───── SELECTED EXTRACT
By 5 p.m., most of the people near ground zero had been evacuated. Brady and his fellow Coast Guard officers were relieved from the scene and recalled back to the Staten Island base, where they were “detoxed” before returning home.
“The whole day in itself was a blur,” Brady said.
While the actual events of 9/11 lasted only a couple of hours, for those who lived the tragedy, 9/11 never really stopped, he said.
“There were funerals every day for months,” Brady said. “I would go past five funerals on my way to work. There was this aftermath of events that went on for months.”
As a member of the Coast Guard, Brady visited the area surrounding ground zero several times since 9/11, but has not returned to the spot where the towering WTC towers stood for so many years.
“There’s nothing to relive that you want to relive by going back there,” he said.
Brady left New York the following summer for graduate school at the University of Michigan.
A changing America
In the 10 years since that horrifying nightmare, the federal government has made a concentrated effort on national security with the creation of the U.S. Department of Homeland Security and several laws, such as the Patriot Act.
“Government as a whole took on more of a proactive approach,” Brady said. “We started working together on both the operational and intellectual side to protect our national security.”
──────────
**TASKS**
(A) Switch "towering" to "twin" in the 9/11 account, and write out that account from "As a member" to "so many years." with the change in place.
(B) Continue the 9/11 account from its final sentence onward.
The records play no part in this work.
───── MATERIAL PROVIDED
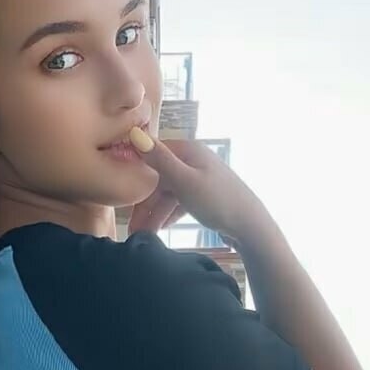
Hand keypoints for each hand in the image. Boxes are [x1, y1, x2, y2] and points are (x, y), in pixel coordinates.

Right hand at [126, 135, 252, 241]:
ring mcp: (199, 179)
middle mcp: (193, 161)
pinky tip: (159, 229)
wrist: (250, 226)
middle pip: (159, 179)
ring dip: (154, 214)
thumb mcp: (185, 181)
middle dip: (144, 203)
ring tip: (142, 235)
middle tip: (132, 228)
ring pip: (168, 194)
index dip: (135, 172)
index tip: (120, 193)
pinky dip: (168, 215)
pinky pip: (179, 203)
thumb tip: (135, 133)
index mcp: (188, 150)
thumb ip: (160, 160)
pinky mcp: (204, 196)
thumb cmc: (218, 201)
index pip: (153, 155)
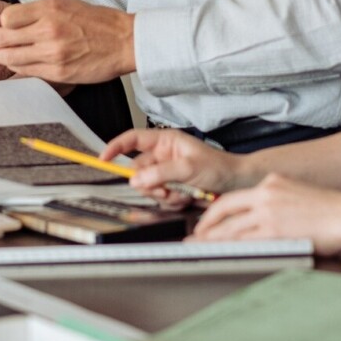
──────────
**EXPECTED RESULTS**
(A)
As a member of the Coast Guard, Brady visited the area surrounding ground zero several times since 9/11, but has not returned to the spot where the twin WTC towers stood for so many years.

(B)
Many forms of government — as well as other ways of life — underwent significant changes following 9/11. The U.S. Coast Guard now requires foreign vessels reaching American waters to give a 96-hour notice of arrival, instead of 24 hours. Government officials also require more detailed background and identification checks and security plans for any ports taking foreign vessels and certain commercial vessels as part of the Maritime Transportation Security Act of 2002. In addition, the Coast Guard Investigative Service beefed up its advance tactical training in various areas, Brady said.
“We have a much better understanding of potential threats to our local industry,” the Coast Guard commander said. “We’re taking a much closer look at security these days.”
Brady was born and raised in Long Island, N.Y.
Now married with 3-year-old twin boys, Brady said he will someday talk to his children about his efforts on that somber American day.
“I want them to know that I was with a group of people who helped people get out of danger that day,” he said.
"New York, the Pentagon, and an airline weren't just attacked, America was," Brady added. "And it's the duty of every American to never forget."